# PROBLEM TO WORK ON
Copy the lines of the entries exactly, from the opening one to the one holding "非大域ゾーン内の ZFS ファイル共有", and leave out everything after.

# RECORDS FOR THE TASK
== == ==
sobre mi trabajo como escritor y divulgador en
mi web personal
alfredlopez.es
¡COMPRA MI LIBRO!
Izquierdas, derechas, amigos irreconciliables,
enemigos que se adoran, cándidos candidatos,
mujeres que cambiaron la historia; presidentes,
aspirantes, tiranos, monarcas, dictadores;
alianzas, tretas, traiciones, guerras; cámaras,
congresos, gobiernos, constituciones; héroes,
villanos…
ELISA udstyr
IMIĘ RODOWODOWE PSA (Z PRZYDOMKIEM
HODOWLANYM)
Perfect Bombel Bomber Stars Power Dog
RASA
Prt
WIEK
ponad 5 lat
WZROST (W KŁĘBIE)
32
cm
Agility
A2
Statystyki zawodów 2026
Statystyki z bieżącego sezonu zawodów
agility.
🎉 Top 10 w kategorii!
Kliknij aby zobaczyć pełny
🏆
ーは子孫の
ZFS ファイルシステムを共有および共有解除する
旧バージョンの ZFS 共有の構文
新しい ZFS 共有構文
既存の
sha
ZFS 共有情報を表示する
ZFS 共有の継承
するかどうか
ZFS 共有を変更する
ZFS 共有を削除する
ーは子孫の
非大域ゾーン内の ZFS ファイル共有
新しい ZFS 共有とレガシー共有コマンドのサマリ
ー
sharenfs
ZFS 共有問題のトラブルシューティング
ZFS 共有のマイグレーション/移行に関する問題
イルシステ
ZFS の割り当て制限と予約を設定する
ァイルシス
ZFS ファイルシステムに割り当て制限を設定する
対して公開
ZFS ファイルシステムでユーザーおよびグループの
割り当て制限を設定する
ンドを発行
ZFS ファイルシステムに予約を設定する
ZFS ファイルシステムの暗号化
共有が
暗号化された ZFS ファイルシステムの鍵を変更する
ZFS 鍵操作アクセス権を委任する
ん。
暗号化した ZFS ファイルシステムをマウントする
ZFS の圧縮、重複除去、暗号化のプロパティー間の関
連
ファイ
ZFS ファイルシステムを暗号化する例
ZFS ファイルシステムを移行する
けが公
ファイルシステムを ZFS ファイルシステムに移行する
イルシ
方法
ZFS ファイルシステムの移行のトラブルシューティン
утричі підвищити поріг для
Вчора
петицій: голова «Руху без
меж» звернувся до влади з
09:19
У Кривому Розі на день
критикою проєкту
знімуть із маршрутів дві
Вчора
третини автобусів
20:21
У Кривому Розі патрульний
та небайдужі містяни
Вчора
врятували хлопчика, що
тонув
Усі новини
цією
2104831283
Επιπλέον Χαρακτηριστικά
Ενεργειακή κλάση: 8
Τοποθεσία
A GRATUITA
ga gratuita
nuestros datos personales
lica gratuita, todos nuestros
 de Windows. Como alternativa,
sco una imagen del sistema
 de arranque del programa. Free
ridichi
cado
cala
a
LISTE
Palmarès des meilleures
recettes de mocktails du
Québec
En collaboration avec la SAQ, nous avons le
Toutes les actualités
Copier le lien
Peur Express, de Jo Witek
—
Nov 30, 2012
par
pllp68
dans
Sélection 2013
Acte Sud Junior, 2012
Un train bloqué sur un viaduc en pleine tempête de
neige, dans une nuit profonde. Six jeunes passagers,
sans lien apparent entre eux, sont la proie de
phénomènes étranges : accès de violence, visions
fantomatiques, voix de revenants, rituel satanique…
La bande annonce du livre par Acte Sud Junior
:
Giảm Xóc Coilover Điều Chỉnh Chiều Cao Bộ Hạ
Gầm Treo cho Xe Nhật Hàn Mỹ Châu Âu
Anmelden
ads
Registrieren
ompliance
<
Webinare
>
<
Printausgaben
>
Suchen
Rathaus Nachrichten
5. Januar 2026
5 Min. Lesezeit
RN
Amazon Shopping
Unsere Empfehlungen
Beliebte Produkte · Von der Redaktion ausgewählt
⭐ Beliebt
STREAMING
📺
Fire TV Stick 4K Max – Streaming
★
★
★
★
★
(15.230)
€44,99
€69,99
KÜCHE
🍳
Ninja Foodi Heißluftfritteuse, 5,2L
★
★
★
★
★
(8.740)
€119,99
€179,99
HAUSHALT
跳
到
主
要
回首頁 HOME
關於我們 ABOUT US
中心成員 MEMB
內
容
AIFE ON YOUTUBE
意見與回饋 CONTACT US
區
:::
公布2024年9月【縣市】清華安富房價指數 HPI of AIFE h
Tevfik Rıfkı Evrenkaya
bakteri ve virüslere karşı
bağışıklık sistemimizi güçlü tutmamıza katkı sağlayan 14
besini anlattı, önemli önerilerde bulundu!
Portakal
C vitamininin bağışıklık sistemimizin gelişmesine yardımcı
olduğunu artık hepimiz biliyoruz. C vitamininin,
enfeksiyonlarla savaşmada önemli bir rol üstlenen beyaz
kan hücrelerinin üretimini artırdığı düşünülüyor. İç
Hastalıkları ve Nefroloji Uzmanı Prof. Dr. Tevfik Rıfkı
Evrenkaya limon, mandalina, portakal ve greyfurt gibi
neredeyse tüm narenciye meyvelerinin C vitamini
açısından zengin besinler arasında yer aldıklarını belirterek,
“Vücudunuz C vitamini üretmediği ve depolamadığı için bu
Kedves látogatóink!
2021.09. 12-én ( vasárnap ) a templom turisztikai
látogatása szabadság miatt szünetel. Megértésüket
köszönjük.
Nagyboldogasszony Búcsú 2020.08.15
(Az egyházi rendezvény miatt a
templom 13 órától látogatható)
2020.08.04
== == ==
# SOLUTION TO THIS EXERCISE
sobre mi trabajo como escritor y divulgador en
mi web personal
alfredlopez.es
¡COMPRA MI LIBRO!
Izquierdas, derechas, amigos irreconciliables,
enemigos que se adoran, cándidos candidatos,
mujeres que cambiaron la historia; presidentes,
aspirantes, tiranos, monarcas, dictadores;
alianzas, tretas, traiciones, guerras; cámaras,
congresos, gobiernos, constituciones; héroes,
villanos…
ELISA udstyr
IMIĘ RODOWODOWE PSA (Z PRZYDOMKIEM
HODOWLANYM)
Perfect Bombel Bomber Stars Power Dog
RASA
Prt
WIEK
ponad 5 lat
WZROST (W KŁĘBIE)
32
cm
Agility
A2
Statystyki zawodów 2026
Statystyki z bieżącego sezonu zawodów
agility.
🎉 Top 10 w kategorii!
Kliknij aby zobaczyć pełny
🏆
ーは子孫の
ZFS ファイルシステムを共有および共有解除する
旧バージョンの ZFS 共有の構文
新しい ZFS 共有構文
既存の
sha
ZFS 共有情報を表示する
ZFS 共有の継承
するかどうか
ZFS 共有を変更する
ZFS 共有を削除する
ーは子孫の
非大域ゾーン内の ZFS ファイル共有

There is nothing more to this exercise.